In Singapore, the government is everywhere, in everything, sometimes visible, sometimes below the surface. And they are constantly communicating. They set a very high benchmark for communication, constantly and clearly telling you what you need to feel and think about anything. As you enter a metro station, you see large posters telling you

  • that the role of the MRT technician is valuable, and he does a difficult job, and we should be proud of them, and perhaps apply for a job with them
  • that the MRT is changing the lives of citizens, constantly reducing travel time, increasing comfort and safety all around, and you should feel grateful and reassured
  • that new breakthroughs in construction are making way for new MRT stations, interchanges, and other facilities and you should be impressed

I recently had snacks one evening in Lao Pa Sat, a food court area where the road is barricaded for vehicles after 7 PM and tables are laid out in the open, allowing diners to spread out at the tables and enjoy their dinners. On one side, prominent signs are put up telling visitors that these tables are for free public use, not just for the customers of the eateries. The message of free access is being communicated, preempting any attempt by the eateries to corral the dining area and cause problems for visitors. Ambiguity is bad for governance, hence ambiguity is anticipated and nullified with communication.

Nothing in the communication is left to chance, so to speak.
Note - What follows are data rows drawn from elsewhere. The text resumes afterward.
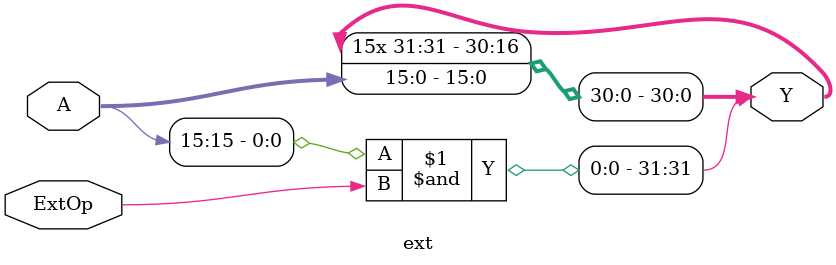
<source format=v>
`timescale 1ns / 1ps

module ext(
	input [15:0] A,
	input ExtOp,
	output [31:0] Y);

	assign Y = {{16{A[15] & ExtOp}}, A};
endmodule

</source>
You are clearly told what to think and feel, how to see what is happening, how to respond.

Lessons for a vedanta student

Most spiritual traditions teach us that the universe is capricious, very little under our human control. Things happen. We make our way through these things. Vedanta goes a step further and says that the manifest universe is a mirage, an illusion, as impermanent and unreal as a dream. They use the term maya.

Living life in the rest of the world teaches us to expect the unfortunate and unexpected. It teaches us to accommodate and accept. In a very deep and very down-to-earth way, life teaches us that things are not much under human control.

Singapore takes the resident away from all this. The Singapore resident learns that (a) nothing is permanent, new buildings and railways and entire districts are being created all the time, (b) everything is always carefully curated, controlled and safe, and (c) we are nudged to think and feel in specific ways about specific things. We are never left to our own devices. In some sense, Singapore is far more intense manifestation of maya than the rest of the world. And this maya is the creation of a flawless, consistent, invisible government machinery.

So, Singapore residents become slaves of the “should”. They begin to expect things to happen in certain, systematic and logical ways. They begin to feel that chaos, however small, “should be fixed”. They believe payments “should” come on time, and specifications “should” be complete and consistent, and documents “should” be formatted flawlessly. A sense of entitlement grows in them. They have seen no other way for the universe to function. This gives rise to a certain special type of nastiness in their nature — they become upset when someone fails to dot all the i’s and cross all the t’s. Non-Singaporeans can tolerate ambiguity, illogical processes, and plain delay more than Singaporeans can. And Singaporeans cannot understand why the rest of the world is broken.

I have felt for a long time that a person’s ability to live in the presence of ambiguity is an indicator of good mental health, at a deeper level. You can see how, in my view, Singapore discourages this development.

I feel that at some deep level, life in Singapore makes it harder for Singaporeans to comprehend the presence of a larger force, let alone surrender. They mistake the nursery which is Singapore to be an accurate representation of the universe.